Grasim Industries, which would be left with only the viscose staple fibre (VSF) business once its cement unit is merged with subsidiary company Ultratech, is aiming to grow the former operation by 27 per cent in the next two years.
The company operates its VSF business under the umbrella brand of Birla Cellulose. It has planned most of this growth through high-margin products such as speciality fibre in the woven segment and filters for car upholstery in the unwoven segment.
Grasim’s expects to de-merge its cement unit into a separate entity and then merge it with Ultratech by the end of this financial year. After this, Grasim’s holding in the cement business subsidiary would be between 55 per cent and 65 per cent. Investors of Grasim have been concerned about growth in earnings after the cement business goes to Ultratech.
Grasim reported Rs 2,529-crore revenue from the VSF business in the first nine months of the current financial year. For the full year, revenue should be about Rs 3,100 crore. Of this, about a tenth is expected from non-woven products. The 90 per cent of revenue from the woven segment should have about eight per cent from sale of speciality fibres.

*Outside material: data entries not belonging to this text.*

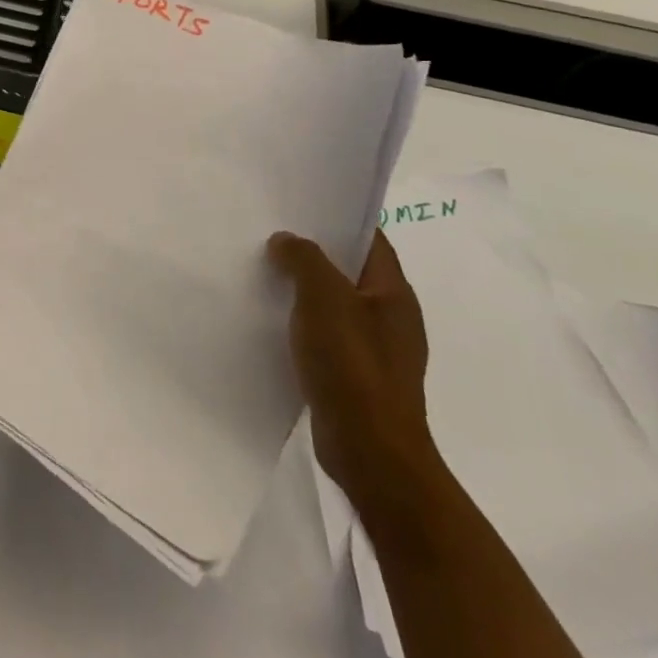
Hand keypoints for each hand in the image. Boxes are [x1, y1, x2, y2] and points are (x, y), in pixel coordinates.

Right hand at [269, 230, 439, 518]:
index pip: (371, 240)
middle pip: (350, 271)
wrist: (370, 452)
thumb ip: (304, 260)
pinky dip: (303, 325)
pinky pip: (327, 337)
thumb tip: (287, 241)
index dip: (339, 218)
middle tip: (271, 236)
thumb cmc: (352, 365)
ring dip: (304, 291)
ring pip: (335, 305)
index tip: (299, 205)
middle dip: (314, 254)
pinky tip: (272, 323)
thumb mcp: (324, 298)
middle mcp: (391, 318)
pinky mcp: (357, 378)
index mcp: (394, 294)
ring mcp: (376, 351)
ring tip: (263, 274)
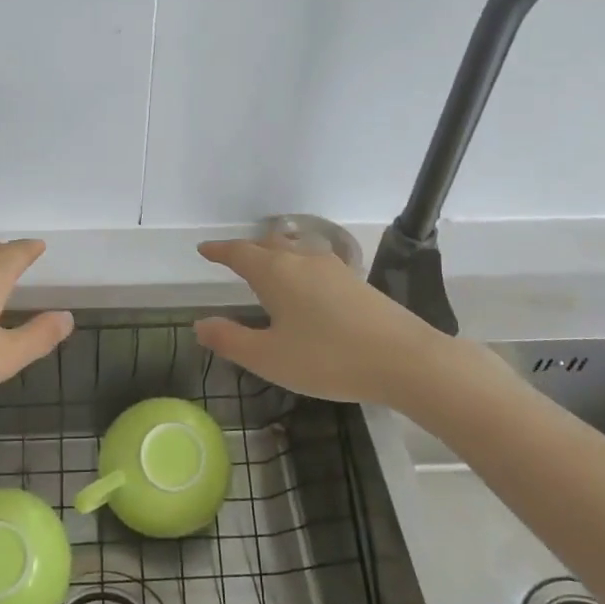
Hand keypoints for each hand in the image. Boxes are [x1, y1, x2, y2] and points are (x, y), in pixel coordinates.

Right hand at [193, 238, 458, 405]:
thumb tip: (200, 324)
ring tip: (268, 263)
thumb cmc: (327, 359)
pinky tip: (307, 282)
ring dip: (276, 251)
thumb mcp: (270, 358)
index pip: (239, 253)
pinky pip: (315, 261)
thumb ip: (231, 340)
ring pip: (295, 248)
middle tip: (232, 258)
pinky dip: (299, 264)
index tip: (204, 250)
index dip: (219, 251)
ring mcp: (333, 267)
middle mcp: (302, 260)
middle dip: (247, 249)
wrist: (404, 359)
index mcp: (275, 273)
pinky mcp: (356, 281)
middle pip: (268, 244)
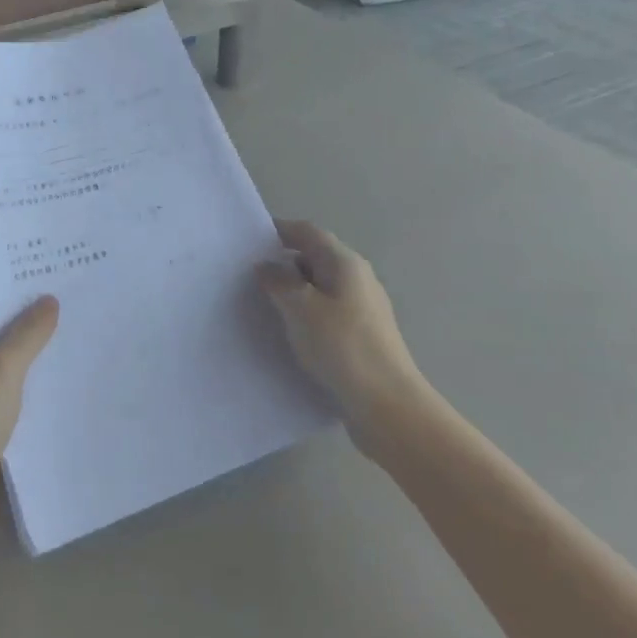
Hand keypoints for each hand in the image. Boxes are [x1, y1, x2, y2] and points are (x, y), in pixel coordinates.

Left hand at [0, 297, 58, 563]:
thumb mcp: (3, 370)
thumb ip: (27, 335)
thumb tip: (49, 298)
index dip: (24, 307)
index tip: (62, 298)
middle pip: (3, 352)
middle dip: (35, 343)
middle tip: (79, 330)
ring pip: (8, 387)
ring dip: (35, 381)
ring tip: (78, 367)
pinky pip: (10, 421)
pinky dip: (30, 416)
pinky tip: (60, 415)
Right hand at [257, 221, 428, 441]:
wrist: (388, 407)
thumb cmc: (342, 347)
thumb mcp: (300, 308)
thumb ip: (278, 281)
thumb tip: (266, 266)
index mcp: (345, 263)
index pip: (308, 232)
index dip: (279, 229)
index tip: (248, 238)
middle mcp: (357, 279)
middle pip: (315, 257)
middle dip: (283, 261)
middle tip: (248, 274)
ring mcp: (363, 309)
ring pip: (320, 287)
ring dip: (293, 290)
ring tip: (262, 304)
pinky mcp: (361, 336)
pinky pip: (326, 312)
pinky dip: (305, 314)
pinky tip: (288, 332)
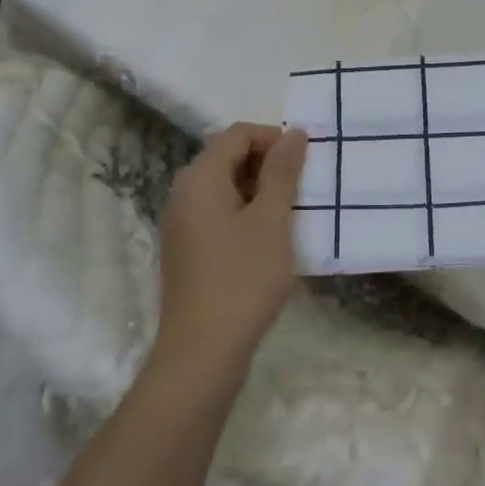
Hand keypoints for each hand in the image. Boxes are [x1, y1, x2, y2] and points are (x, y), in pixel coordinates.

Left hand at [152, 123, 308, 370]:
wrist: (202, 352)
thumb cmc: (242, 279)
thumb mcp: (272, 220)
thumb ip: (282, 172)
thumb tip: (294, 133)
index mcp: (200, 178)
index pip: (237, 134)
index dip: (273, 138)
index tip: (304, 162)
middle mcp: (183, 192)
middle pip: (227, 156)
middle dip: (266, 163)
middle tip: (300, 188)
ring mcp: (180, 222)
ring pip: (223, 186)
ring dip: (257, 189)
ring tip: (289, 213)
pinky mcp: (185, 248)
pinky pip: (216, 212)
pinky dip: (243, 212)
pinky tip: (266, 238)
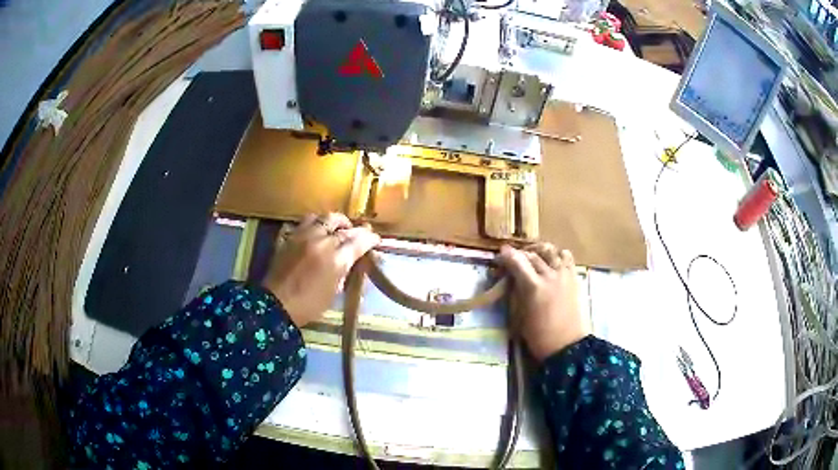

“With the addition of a new plant, we are expecting Rs 800 crore growth in annual revenue in the next two years,” Grasim Chief Marketing Officer (VSF business) Vijay Kaul 'said. The company is setting up an 80,000-tonne per annum unit in Gujarat. This would be focused on high-end speciality fibres, expected to contribute 20 per cent of total revenue in the next two years, from the current level of seven to eight per cent.
The company also plans to increase the contribution of the non-woven product in various uses, from car upholstery to baby diapers. The company already has a facial wet-wipes’ product under the brand name Kara, beside glass cleaning and baby care products under the respective brand names of Prim and Purreta.